Pharma companies are complaining that the waiting period for getting approvals and patents have increased in the recent past due to these vacancies. In your view, have the vacancies impacted the approval process to the extent claimed? What measures are you going to take to overcome this issue?
The requirement of appropriate infrastructure along with the staff is the need of the day not only to ensure the safe, efficacious drugs at reasonable price but also to perform, deliver and meet the requirements for the development of the country. Without providing proper staff with appropriate infrastructure, it will be unprofessional to expect the officials to perform professionally. The committees have reiterated the pressing need for strengthening the Drugs Control Offices in states as well as at the central level. There is a need to completely restructure the enforcement setup to deal with different issues, not only in just licensing but also in post marketing surveys, pricing, advertisements, with support and use from Institute of Chemical Technology (ICT).
What is your view on the recent announcement regarding the appointment of new Drug Controller General of India (DCGI) for an interim period of three months? Kindly comment on the ongoing controversy regarding the eligibility criteria for the appointment of a DCGI?
Our basic concern is the rectification in the recruitment rules for DCGI with respect to qualification and experience as per Drugs and Cosmetics Act. The irrelevant criterion of scale grade was added to restrict eligible and competent candidates available across India. Unless this is addressed, we will pursue the matter.
Please elaborate on the need for a Drug Information Centre programme. How will it be beneficial for end users? What is the current status about the programme and when will it be launched?
Presently, the idea of such an initiative has been dropped. But we are helping out State Pharmacy Councils to gear up with the same. Recently, there were reports in the media that AIDCOC will soon approach the Union Public Service Commission (UPSC) for including pharma science as an optional subject list for UPSC’s civil services examinations.
Kindly brief us on the same and what action has been taken by the UPSC body?
This is the vision wherein pharmacy professionals intend to contribute in the administration, to be more precise, in healthcare management.
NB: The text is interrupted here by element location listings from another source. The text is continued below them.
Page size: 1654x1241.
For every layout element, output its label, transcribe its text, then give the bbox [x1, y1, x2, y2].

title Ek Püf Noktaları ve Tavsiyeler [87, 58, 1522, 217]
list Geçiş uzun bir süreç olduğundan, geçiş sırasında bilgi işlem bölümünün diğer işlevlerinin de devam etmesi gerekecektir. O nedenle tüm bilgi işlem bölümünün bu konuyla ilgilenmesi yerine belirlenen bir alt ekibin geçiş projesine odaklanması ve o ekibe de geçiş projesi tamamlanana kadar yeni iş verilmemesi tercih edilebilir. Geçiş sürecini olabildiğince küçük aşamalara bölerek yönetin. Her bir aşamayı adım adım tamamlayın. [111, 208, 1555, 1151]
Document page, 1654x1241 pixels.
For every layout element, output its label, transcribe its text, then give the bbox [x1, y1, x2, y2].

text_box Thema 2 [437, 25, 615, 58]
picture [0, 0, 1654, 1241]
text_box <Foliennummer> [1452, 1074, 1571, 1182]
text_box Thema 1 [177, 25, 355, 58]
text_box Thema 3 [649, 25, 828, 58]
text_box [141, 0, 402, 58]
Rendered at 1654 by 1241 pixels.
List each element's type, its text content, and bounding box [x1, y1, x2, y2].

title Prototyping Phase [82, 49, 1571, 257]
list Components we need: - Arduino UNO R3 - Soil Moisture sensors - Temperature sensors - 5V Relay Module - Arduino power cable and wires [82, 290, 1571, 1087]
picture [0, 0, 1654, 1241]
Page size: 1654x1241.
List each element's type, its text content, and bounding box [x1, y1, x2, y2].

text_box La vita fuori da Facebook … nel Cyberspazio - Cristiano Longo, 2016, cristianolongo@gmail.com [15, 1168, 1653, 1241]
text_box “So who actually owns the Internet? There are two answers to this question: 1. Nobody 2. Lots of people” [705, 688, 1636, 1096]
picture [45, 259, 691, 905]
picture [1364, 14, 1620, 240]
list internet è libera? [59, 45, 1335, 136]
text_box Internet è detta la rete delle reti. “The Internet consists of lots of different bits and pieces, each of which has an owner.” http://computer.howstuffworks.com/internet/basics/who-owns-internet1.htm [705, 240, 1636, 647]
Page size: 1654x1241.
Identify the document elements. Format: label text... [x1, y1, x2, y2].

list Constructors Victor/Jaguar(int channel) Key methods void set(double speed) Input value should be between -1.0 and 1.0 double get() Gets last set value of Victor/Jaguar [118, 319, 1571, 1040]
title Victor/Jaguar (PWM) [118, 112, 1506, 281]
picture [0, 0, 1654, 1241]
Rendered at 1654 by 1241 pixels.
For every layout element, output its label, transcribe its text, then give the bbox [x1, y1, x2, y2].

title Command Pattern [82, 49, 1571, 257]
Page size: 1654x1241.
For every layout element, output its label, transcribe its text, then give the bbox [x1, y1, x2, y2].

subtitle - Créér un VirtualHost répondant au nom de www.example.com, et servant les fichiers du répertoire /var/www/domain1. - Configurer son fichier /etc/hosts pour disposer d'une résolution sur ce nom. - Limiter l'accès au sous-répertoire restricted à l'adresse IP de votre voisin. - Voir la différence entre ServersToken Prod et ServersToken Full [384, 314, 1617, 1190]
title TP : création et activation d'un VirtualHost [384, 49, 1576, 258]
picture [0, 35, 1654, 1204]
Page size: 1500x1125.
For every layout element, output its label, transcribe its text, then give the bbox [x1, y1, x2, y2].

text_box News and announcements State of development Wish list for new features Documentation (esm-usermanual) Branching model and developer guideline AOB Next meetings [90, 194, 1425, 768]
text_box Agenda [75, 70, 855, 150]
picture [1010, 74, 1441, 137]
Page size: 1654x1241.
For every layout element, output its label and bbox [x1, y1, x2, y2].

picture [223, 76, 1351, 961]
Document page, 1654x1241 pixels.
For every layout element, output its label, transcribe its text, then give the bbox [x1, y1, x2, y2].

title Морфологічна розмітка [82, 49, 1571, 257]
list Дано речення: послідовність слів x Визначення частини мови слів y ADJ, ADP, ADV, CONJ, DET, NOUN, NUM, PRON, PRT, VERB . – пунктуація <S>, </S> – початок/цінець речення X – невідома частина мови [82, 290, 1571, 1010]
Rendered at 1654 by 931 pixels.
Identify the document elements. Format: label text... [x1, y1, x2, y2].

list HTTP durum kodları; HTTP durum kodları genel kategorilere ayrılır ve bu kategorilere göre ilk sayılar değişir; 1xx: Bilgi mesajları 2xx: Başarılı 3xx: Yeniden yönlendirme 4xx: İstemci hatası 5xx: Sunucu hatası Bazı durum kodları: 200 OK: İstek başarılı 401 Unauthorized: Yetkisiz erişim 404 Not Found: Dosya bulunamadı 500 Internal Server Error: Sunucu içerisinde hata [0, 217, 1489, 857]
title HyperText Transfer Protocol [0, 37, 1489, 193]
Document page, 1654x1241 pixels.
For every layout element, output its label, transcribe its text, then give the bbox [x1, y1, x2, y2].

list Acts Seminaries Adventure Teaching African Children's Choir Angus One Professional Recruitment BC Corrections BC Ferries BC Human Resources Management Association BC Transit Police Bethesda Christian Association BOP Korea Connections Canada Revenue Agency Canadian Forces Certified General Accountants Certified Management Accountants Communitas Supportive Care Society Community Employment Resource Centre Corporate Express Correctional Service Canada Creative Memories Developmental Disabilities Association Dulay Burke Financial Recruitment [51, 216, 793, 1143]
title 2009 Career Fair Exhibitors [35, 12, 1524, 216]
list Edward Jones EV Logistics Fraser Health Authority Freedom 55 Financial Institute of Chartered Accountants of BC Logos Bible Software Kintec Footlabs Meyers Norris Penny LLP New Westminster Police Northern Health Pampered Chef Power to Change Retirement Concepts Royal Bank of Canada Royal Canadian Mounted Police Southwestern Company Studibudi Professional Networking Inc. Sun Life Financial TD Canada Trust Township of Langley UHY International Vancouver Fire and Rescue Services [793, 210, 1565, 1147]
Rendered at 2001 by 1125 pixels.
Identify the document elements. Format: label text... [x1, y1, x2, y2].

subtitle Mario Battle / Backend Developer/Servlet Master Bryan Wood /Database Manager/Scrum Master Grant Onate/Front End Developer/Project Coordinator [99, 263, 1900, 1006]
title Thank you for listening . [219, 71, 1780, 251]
Professionals in medicine, engineering, commerce, veterinary sciences, etc. can participate in the competitive exams with specialised subjects they have studied, but pharmacy professionals do not have a level playing platform as pharmacy is not taught in the main course. We are taking up the matter with the UPSC.
Schedule Y was amended to Schedule Y1 in order to restructure and streamline CROs and the conduct of clinical trials in India.
In November 2011 there were reports that the Union Health Ministry is planning to notify Schedule Y1, after controversy broke out regarding the number of deaths related to clinical trials. What are your views on this?
Strengthening of the enforcement machinery will definitely help in monitoring such facilities and such incidence can be avoided.
What other programmes are on AIDCOC’s agenda for 2012 and beyond?
We will organise AIDCOC’s convention in Bangalore where social initiative programmes such as medical camps in remote areas, blood donation camps, consumer awareness workshops will be held. All officers should communicate among themselves through social networking sites. Would like officers from across India to have international training and from each state’s Drugs Control Officers should be represented at international symposia through the Central Government.
There should be uniformity in designation and pay scale for the drugs control officers across the country.